Claire Kober is to stand down after a bitter party row about the flagship Haringey Development Vehicle.

The Labour leader of Haringey Council is to stand down after complaining of sexism and bullying behaviour during a bitter party row over redevelopment.

Claire Kober will not seek re-election in the north London borough in May following a long-running controversy over a proposed £2 billion housing project known as the Haringey Development Vehicle (HDV).

Labour leader Jeremy Corbyn has opposed the project, which has been criticised by many on the left of the party.

In an unusual move,  Labour’s ruling National Executive Committee (NEC) requested last week that Haringey Council call a halt to the scheme, which involves partnership with the private sector.

Ms Kober told the London Evening Standard: “The sexism, bullying, undemocratic behaviour and outright personal attacks on me as the most senior woman in Labour local government have left me disappointed and disillusioned.”

Supporters of the pro-Jeremy Corbyn Momentum campaign group have opposed the planned housing project (Yui Mok/PA)

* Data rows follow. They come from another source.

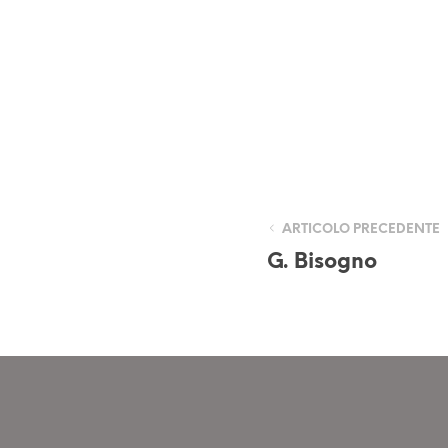
ARTICOLO PRECEDENTE
G. Bisogno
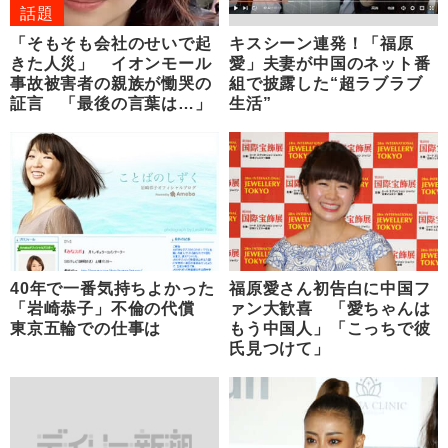
話題
「そもそも会社のせいで起
キスシーン連発！「福原
きた人災」 イオンモール
愛」夫妻が中国のネット番
事故被害者の親族が慟哭の
組で披露した“超ラブラブ
証言 「最後の言葉は…」
生活”
40年で一番気持ちよかった
福原愛さん初告白に中国フ
「岩崎恭子」不倫の代償
ァン大歓喜 「愛ちゃんは
東京五輪での仕事は
もう中国人」「こっちで彼
氏見つけて」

Announcing on Twitter that she was standing down, Ms Kober took a thinly veiled swipe at pro-Corbyn campaign group Momentum, whose members have been active in selection battles for the forthcoming council elections.

Praising council colleagues, Ms Kober said: “I am only sorry that many have been denied the opportunity to stand once again.”

Critics of the HDV have described the scheme as “social cleansing”, while Ms Kober, who has led the council since 2008, returned fire by hitting out at “ideological dogmas”.

The £2 billion scheme would see the transfer of council assets and land into a 50/50 partnership with a private developer.

Labour former frontbencher Harriet Harman said she was “really disappointed” that Ms Kober was standing down.

She told BBC Radio 4’s The World at One: “I just cannot speak to highly of Claire. I’m really disappointed that she is standing down.

“All that she says about the difficulty about being a woman in leadership I’m sure is absolutely true and is a challenge to all of us in the party, the Labour Party, which is a party of women and equality after all.

“It’s a challenge for all of us. Yes, of course it’s a bigger responsibility on the leader, but actually it’s the Labour Party that’s always strived to sort this out.

“The Labour Party is going to have to publish its pay gap along with other political parties, and that is a good thing.”

Ms Harman said she had “underestimated” Mr Corbyn in the past, and he was “improving” the way he deals with the party’s MPs.